After a rare public shaming of a corporation by President Barack Obama, who said Sony Pictures made a mistake in pulling the film and bowing to intimidation, chief executive Michael Lynton told CNN he hoped that the public would see the film but no other platform had shown interest.
On Wednesday, Sony canceled the theatrical release of the film depicting the assassination of North Korean leader Kim Jong Un after major movie theater chains refused to show the film following threats to theaters and audiences from hackers.
At the time, it said it did not have further plans to release “The Interview,” a $44 million film starring Seth Rogen and James Franco.
But on Friday, after Obama expressed concern about setting a precedent of self-censorship in Hollywood, Sony said in a statement that it “immediately began actively surveying alternatives to enable us to release the movie on a different platform.”
It appears there are no takers so far for a film that has incensed North Korea and could ultimately be the reason behind the most destructive hacking of a private company on U.S. soil. The Federal Bureau of Investigation said Friday that North Korean was responsible for the hack.
Lynton told CNN’s Fareed Zakaria that “there has not been one major VOD – video on demand distributor – one major e-commerce site that has stepped forward and said they are willing to distribute this movie for us.”
He also recognized in a separate interview with NPR that “people have been generally fearful about their systems being corrupted.”
Netflix Inc, one of the biggest players in online streaming, would not discuss its interest in “The Interview,” or lack thereof.
“We are approached on virtually every unconventional release by the networks and studios and, as a matter of course, don’t discuss publicly the pitches, concepts or ideas that come our way,” Netflix said in a statement.
Lynton said that Sony Pictures does not have a direct interface with the American public and needed an intermediary.
It does have its own site for streaming Sony content, known as Crackle, and films can be shown through the Sony Corp gaming console PlayStation. Sony declined to comment on the viability of those two options.
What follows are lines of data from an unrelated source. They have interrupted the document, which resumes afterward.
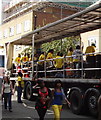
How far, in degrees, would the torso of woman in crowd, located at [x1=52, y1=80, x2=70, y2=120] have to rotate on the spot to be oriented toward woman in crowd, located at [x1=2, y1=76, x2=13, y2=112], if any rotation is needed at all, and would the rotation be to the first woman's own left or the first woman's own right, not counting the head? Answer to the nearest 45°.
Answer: approximately 135° to the first woman's own right

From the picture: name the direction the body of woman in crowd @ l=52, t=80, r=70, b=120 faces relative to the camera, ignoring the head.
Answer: toward the camera

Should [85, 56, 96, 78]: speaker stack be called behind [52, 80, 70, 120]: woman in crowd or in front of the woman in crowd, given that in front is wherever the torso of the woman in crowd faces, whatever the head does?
behind
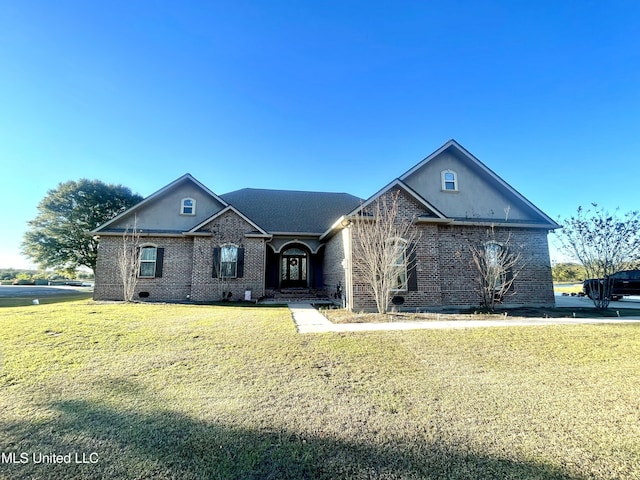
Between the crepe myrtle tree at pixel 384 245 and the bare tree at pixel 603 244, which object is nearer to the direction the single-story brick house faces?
the crepe myrtle tree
In the end, Sony repeatedly emphasized two issues: that it had no choice but to cancel the release after theater owners declined to show it and that it is strongly committed to the First Amendment.
“Free expression should never be suppressed by threats and extortion,” the studio said in its statement.
One independent theater in Texas that wanted to screen the “The Interview” after the hackers’ threats, the Alamo Drafthouse, said the studio declined to distribute.